Problem description :: Write the data below out again, with each line matching the original.

%%

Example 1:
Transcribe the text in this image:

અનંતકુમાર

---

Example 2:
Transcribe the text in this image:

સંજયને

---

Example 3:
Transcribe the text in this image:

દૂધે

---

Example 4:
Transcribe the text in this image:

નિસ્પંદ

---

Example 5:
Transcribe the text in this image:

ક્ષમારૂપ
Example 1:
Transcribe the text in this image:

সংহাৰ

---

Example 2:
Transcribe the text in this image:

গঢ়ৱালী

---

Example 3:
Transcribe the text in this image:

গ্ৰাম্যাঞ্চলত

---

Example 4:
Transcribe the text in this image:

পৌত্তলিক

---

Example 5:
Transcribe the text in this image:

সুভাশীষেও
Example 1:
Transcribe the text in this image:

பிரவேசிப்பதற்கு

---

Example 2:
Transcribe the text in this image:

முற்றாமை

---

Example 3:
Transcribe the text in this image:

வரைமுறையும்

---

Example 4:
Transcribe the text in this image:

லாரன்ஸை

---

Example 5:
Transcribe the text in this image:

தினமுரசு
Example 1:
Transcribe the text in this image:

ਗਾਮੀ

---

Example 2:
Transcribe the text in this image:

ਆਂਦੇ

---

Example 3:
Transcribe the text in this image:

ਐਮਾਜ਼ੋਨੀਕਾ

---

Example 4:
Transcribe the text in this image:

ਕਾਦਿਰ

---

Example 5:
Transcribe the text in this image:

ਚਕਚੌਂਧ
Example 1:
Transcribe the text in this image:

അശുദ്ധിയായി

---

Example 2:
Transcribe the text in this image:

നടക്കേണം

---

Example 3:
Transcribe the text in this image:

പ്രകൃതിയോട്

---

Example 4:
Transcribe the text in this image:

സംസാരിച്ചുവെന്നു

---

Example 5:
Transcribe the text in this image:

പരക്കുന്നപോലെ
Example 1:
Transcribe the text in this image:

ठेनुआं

%%

Finished task ::
Example 1:
Transcribe the text in this image:

અનંતકુમાર

---

Example 2:
Transcribe the text in this image:

સંજયને

---

Example 3:
Transcribe the text in this image:

દૂધે

---

Example 4:
Transcribe the text in this image:

નિસ્પંદ

---

Example 5:
Transcribe the text in this image:

ક્ષમારૂપ
Example 1:
Transcribe the text in this image:

সংহাৰ

---

Example 2:
Transcribe the text in this image:

গঢ়ৱালী

---

Example 3:
Transcribe the text in this image:

গ্ৰাম্যাঞ্চলত

---

Example 4:
Transcribe the text in this image:

পৌত্তলিক

---

Example 5:
Transcribe the text in this image:

সুভাশীষেও
Example 1:
Transcribe the text in this image:

பிரவேசிப்பதற்கு

---

Example 2:
Transcribe the text in this image:

முற்றாமை

---

Example 3:
Transcribe the text in this image:

வரைமுறையும்

---

Example 4:
Transcribe the text in this image:

லாரன்ஸை

---

Example 5:
Transcribe the text in this image:

தினமுரசு
Example 1:
Transcribe the text in this image:

ਗਾਮੀ

---

Example 2:
Transcribe the text in this image:

ਆਂਦੇ

---

Example 3:
Transcribe the text in this image:

ਐਮਾਜ਼ੋਨੀਕਾ

---

Example 4:
Transcribe the text in this image:

ਕਾਦਿਰ

---

Example 5:
Transcribe the text in this image:

ਚਕਚੌਂਧ
Example 1:
Transcribe the text in this image:

അശുദ്ധിയായി

---

Example 2:
Transcribe the text in this image:

നടക്കേണം

---

Example 3:
Transcribe the text in this image:

പ്രകൃതിയോട്

---

Example 4:
Transcribe the text in this image:

സംസാരിച്ചുവെന്നു

---

Example 5:
Transcribe the text in this image:

പരക്കുന്നപോലെ
Example 1:
Transcribe the text in this image:

ठेनुआं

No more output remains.